Beacon_Gal February 05, 2013 at 02:29 PM
Responsible dog owners pick up poop and meet the needs of their dogs. Irresponsible dog owners don't pick up poop and likely don't tend to their dogs exercise needs either. Without the Common, there isn't anyplace local that dogs can get the exercise they need to be happy. For everyone's benefit, it's important to have happy dogs in our community ... not anxious unhappy dogs. Think this is a great great idea. And ... it's happening anyway ... why not make it legal?
Takahiro Hiroi February 14, 2013 at 03:35 AM
It is unthinkable that there may be an unfenced area in the middle of a large city where dogs can run unleashed. There are millions of dog bites cases a year and small children walk in Boston Common as well as elderly who cannot fight against large dogs. If dog owners want to have their haven, they should move away from this city. If you want your dog run freely, you run behind it as fast as it does.
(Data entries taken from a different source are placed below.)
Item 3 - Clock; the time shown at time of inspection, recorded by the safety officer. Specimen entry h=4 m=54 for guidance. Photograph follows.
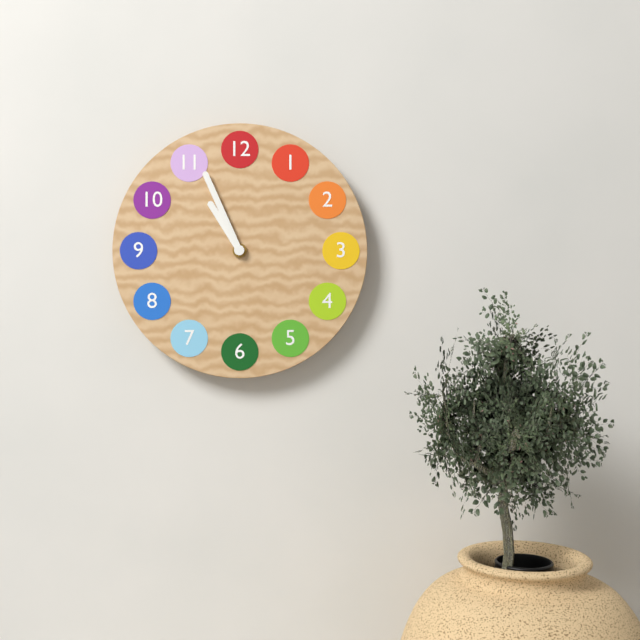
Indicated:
h=10 m=56
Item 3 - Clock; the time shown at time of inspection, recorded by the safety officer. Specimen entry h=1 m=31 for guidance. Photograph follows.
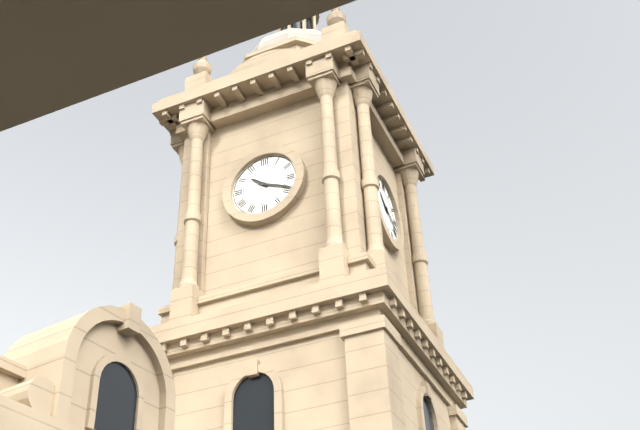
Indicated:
h=10 m=19
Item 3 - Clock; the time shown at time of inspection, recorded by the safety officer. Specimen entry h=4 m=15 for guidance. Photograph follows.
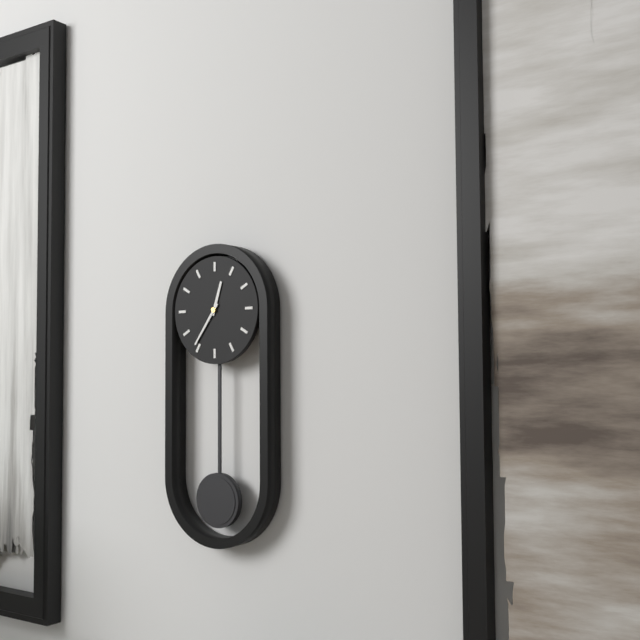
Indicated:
h=12 m=36
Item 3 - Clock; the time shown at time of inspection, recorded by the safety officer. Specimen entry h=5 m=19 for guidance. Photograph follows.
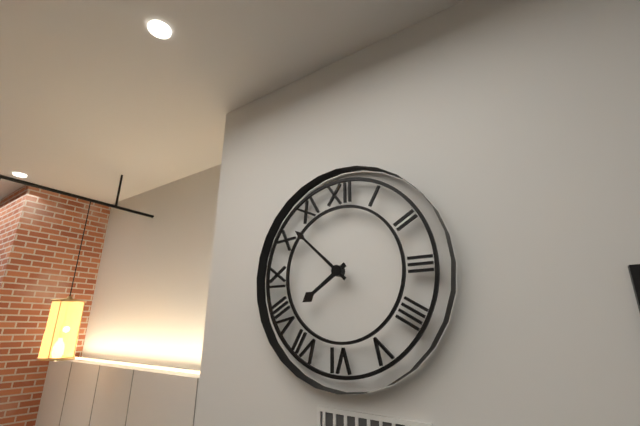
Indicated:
h=7 m=52
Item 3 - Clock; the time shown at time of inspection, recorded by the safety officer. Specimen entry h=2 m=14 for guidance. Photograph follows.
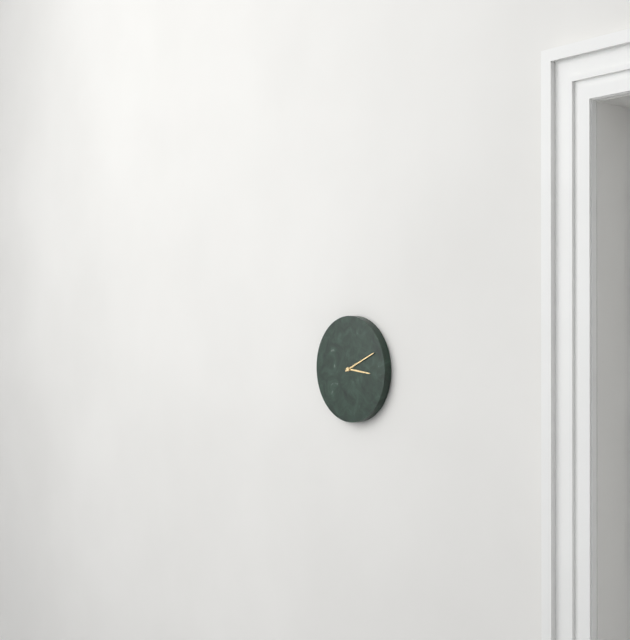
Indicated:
h=3 m=11
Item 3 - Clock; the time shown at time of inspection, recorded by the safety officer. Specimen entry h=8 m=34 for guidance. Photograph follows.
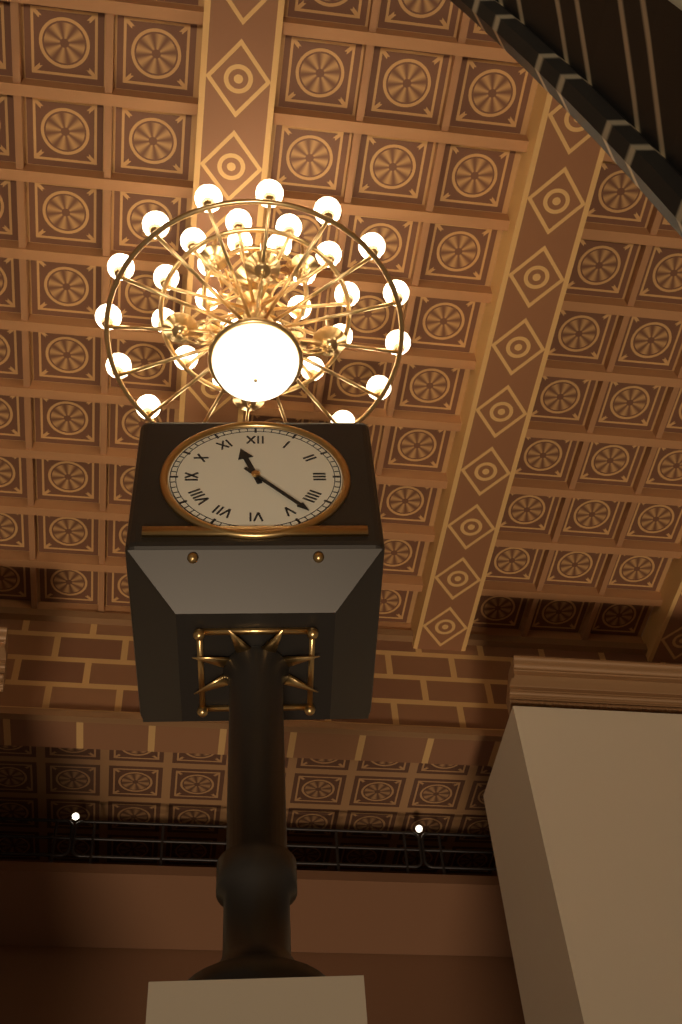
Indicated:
h=11 m=23
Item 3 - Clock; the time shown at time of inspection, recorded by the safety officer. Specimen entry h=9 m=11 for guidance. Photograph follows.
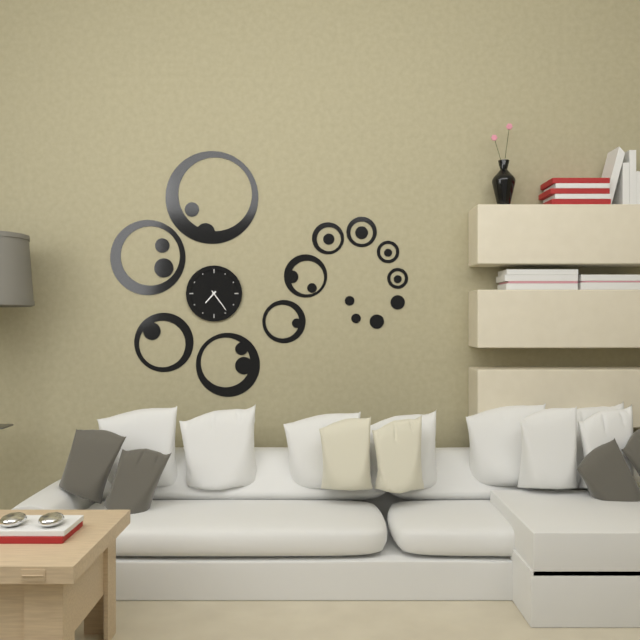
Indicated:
h=7 m=24
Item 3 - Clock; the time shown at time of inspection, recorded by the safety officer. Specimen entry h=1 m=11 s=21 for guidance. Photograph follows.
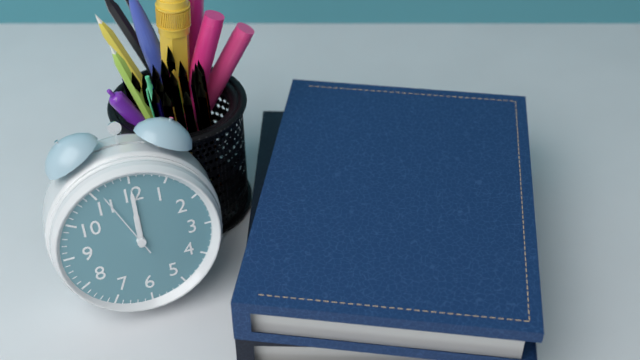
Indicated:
h=12 m=0 s=56
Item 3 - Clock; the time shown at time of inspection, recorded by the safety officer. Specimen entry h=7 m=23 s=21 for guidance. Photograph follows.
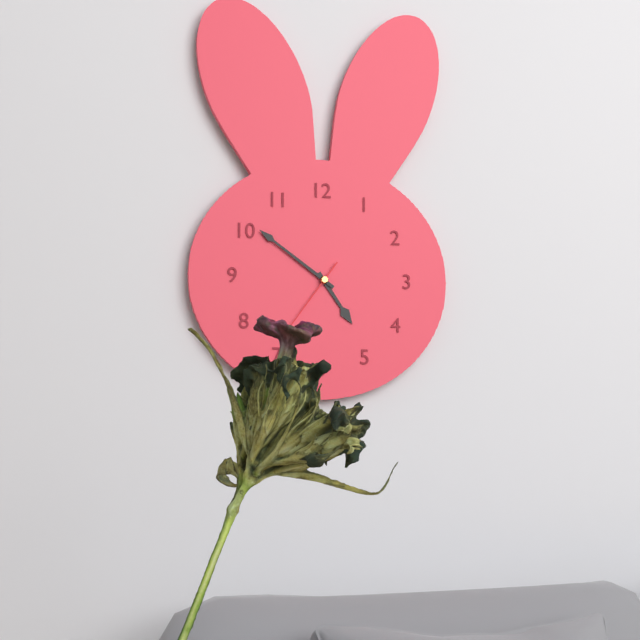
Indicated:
h=4 m=51 s=36
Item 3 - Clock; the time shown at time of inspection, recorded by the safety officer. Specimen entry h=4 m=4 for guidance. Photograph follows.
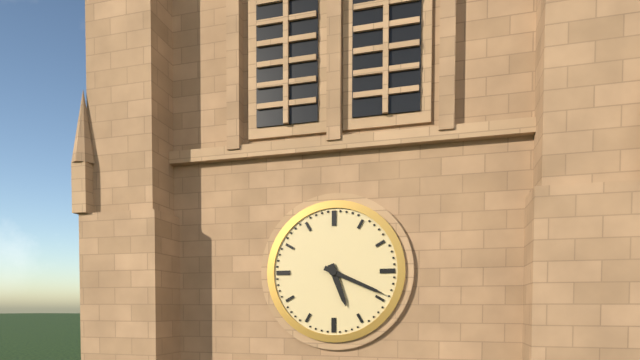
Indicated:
h=5 m=19
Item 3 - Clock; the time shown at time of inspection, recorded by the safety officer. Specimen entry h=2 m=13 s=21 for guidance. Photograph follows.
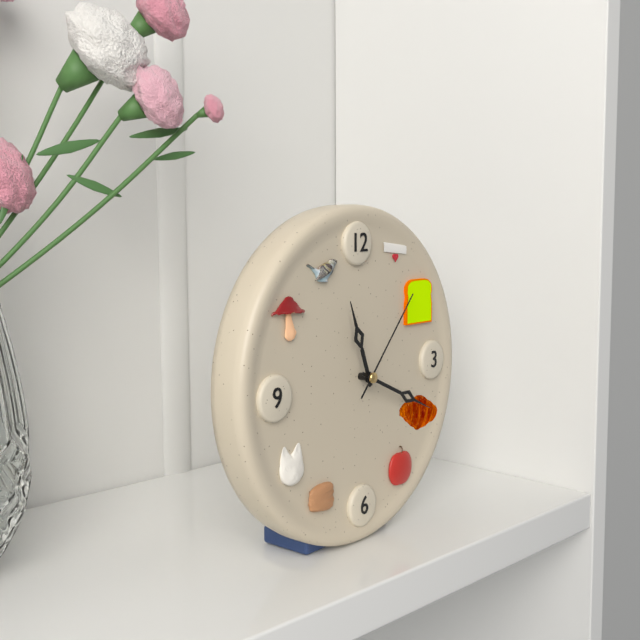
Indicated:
h=11 m=19 s=7
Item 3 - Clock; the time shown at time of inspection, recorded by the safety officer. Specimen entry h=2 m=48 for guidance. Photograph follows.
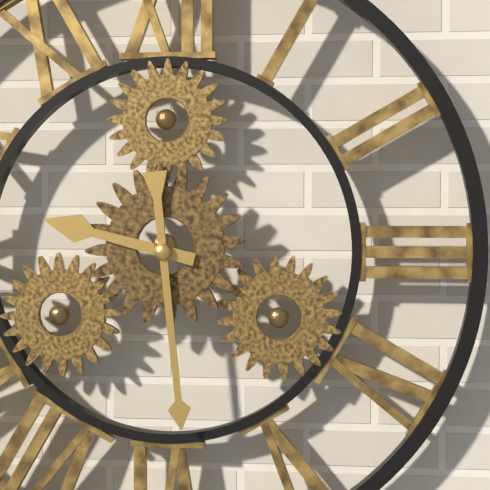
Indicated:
h=9 m=29
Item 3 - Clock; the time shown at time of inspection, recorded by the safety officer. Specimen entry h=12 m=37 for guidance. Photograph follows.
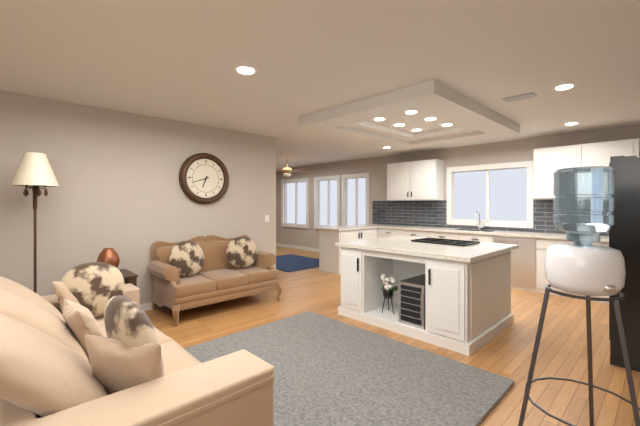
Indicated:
h=6 m=42
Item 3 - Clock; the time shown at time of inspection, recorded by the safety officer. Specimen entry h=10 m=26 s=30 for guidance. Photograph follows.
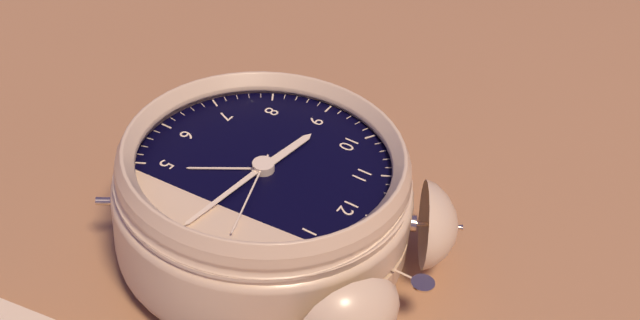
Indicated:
h=9 m=16 s=12
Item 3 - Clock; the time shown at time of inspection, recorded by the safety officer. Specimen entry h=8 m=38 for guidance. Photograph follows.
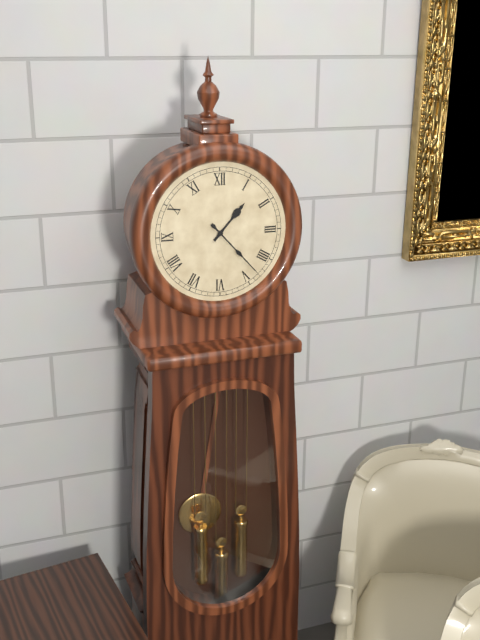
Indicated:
h=1 m=23
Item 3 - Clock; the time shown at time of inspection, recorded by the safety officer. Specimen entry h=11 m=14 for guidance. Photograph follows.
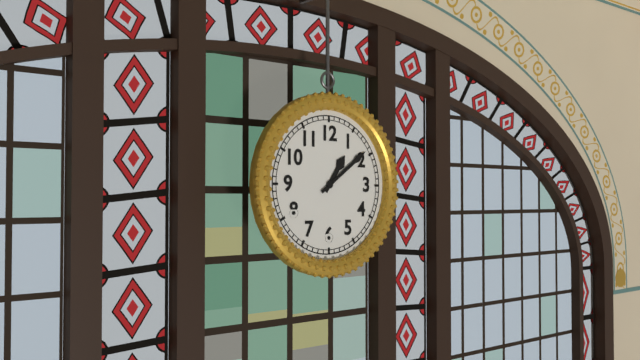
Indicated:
h=1 m=9
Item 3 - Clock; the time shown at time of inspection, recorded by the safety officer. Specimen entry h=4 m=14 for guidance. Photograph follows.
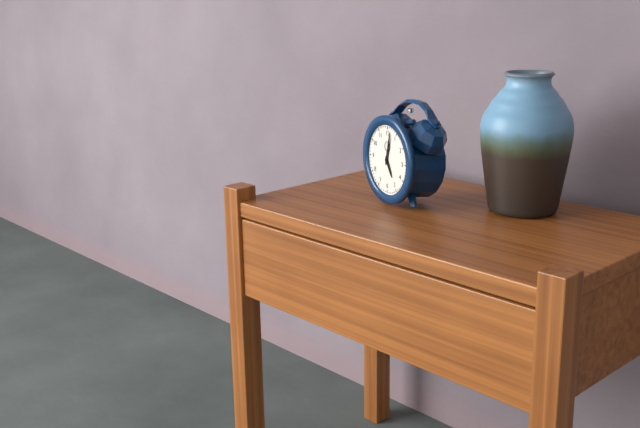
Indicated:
h=5 m=2
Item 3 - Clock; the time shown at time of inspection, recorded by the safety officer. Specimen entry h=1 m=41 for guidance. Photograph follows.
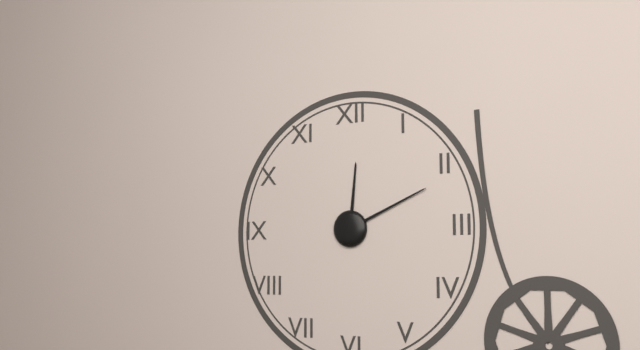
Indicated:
h=12 m=11
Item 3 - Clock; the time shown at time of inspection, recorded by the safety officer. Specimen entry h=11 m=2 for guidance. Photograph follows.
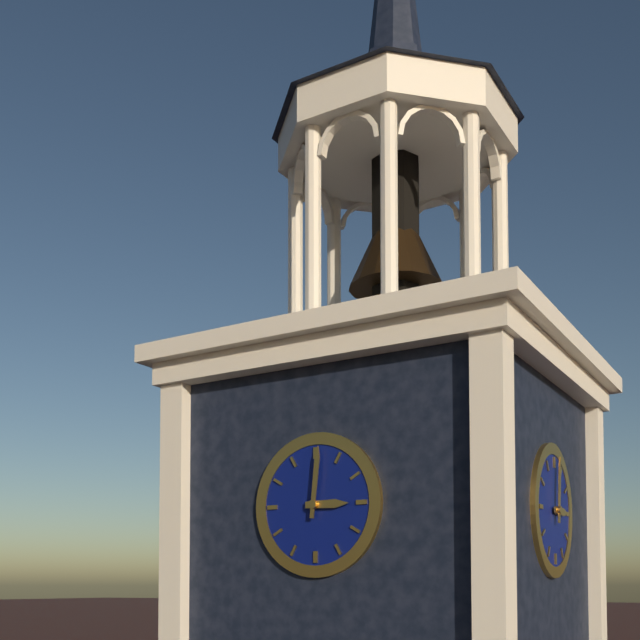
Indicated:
h=3 m=1
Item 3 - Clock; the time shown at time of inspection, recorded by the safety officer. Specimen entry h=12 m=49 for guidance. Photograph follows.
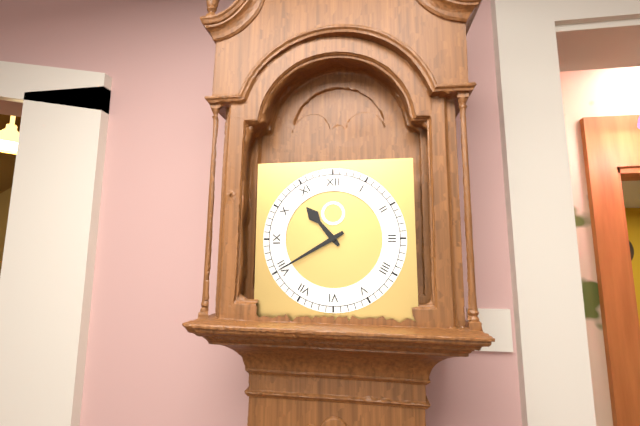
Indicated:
h=10 m=40
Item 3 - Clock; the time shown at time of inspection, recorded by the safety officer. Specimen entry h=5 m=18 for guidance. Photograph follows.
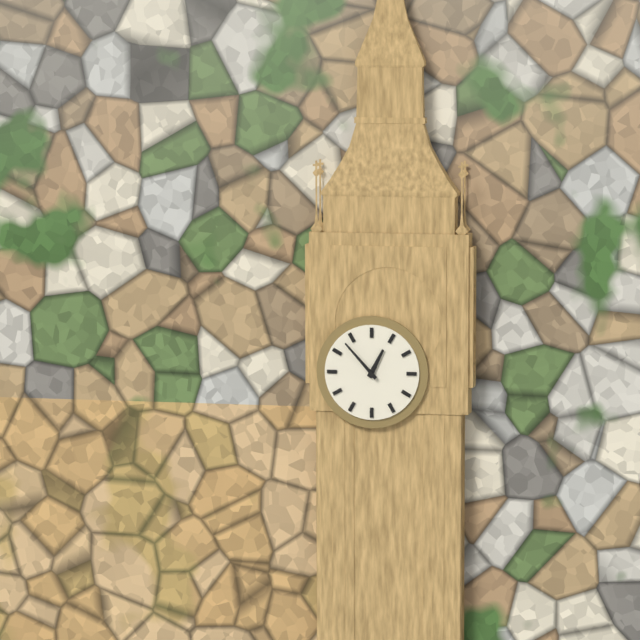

Lindsey February 14, 2013 at 07:00 PM
The level of ignorance on Beacon Hill is alarming! Anna, Laurie and the others that think an animal going to the bathroom or “foul” should be illegal in Boston- That’s pure insanity. Owners need to pick up or be fined, but you are showing your lack of intelligence with your ridiculous comments. The Cambridge researchers Paul Mellars and Jennifer French, in a paper in the journal Science, they concluded that "numerical supremacy alone may have been a critical factor" in human dominance. Now, with an analysis in American Scientist, the anthropologist Pat Shipman is building on their work. After analyzing the Mellars and French paper and comparing it with the extant literature, Shipman has come to an intriguing conclusion: that humans' comparative evolutionary fitness owes itself to the domestication of dogs. Yep. Man's best friend, Shipman suggests, might also be humanity's best friend. Dogs might have been the technology that allowed early humans to flourish.